REQUIRED ACTION.
Write out only the opening lines of the entries, through the line with "right shoulder: (473, 359)".
----- PROVIDED RECORDS
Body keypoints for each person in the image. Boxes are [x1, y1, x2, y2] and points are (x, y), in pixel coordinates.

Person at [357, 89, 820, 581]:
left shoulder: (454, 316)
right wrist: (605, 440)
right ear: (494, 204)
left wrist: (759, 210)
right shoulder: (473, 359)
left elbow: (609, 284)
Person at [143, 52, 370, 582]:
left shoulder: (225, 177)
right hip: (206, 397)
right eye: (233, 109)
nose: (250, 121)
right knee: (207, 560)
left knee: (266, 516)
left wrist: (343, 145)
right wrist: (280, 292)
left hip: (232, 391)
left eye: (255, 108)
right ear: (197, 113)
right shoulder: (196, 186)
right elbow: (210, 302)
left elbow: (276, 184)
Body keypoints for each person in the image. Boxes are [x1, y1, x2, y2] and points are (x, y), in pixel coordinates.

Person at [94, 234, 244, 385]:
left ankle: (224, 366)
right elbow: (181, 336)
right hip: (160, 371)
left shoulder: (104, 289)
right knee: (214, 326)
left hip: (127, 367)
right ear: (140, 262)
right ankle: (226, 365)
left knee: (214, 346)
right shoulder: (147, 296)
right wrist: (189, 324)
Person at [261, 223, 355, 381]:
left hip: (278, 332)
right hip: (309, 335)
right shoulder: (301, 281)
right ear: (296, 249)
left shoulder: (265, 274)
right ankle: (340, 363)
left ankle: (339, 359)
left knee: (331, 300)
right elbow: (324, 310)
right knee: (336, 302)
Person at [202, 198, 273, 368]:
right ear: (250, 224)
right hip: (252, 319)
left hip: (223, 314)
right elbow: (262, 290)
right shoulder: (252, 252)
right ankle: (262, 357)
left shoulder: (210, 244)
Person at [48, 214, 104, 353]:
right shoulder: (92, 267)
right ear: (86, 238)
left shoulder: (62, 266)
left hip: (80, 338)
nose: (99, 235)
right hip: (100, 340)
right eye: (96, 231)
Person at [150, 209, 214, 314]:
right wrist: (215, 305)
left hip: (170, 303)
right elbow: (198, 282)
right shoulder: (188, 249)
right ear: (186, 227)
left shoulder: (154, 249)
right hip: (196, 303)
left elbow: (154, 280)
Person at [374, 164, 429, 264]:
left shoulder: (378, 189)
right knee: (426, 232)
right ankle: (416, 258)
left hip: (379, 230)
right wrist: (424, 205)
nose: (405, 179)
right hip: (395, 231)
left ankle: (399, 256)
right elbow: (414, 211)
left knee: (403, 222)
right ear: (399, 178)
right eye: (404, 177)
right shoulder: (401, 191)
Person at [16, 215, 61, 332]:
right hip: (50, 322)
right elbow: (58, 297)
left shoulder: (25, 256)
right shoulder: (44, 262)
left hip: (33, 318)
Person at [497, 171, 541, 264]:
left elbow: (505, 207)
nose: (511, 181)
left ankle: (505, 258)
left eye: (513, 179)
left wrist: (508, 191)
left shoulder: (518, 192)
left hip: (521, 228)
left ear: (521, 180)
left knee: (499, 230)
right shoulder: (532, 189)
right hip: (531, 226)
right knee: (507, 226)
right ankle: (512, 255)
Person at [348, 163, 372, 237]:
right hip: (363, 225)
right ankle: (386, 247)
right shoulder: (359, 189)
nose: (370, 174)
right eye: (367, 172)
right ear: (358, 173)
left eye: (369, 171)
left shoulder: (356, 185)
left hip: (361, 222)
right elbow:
----------
EXERCISE ANSWER.
Body keypoints for each person in the image. Boxes are [x1, y1, x2, y2] and points are (x, y), in pixel coordinates.

Person at [357, 89, 820, 581]:
left shoulder: (454, 316)
right wrist: (605, 440)
right ear: (494, 204)
left wrist: (759, 210)
right shoulder: (473, 359)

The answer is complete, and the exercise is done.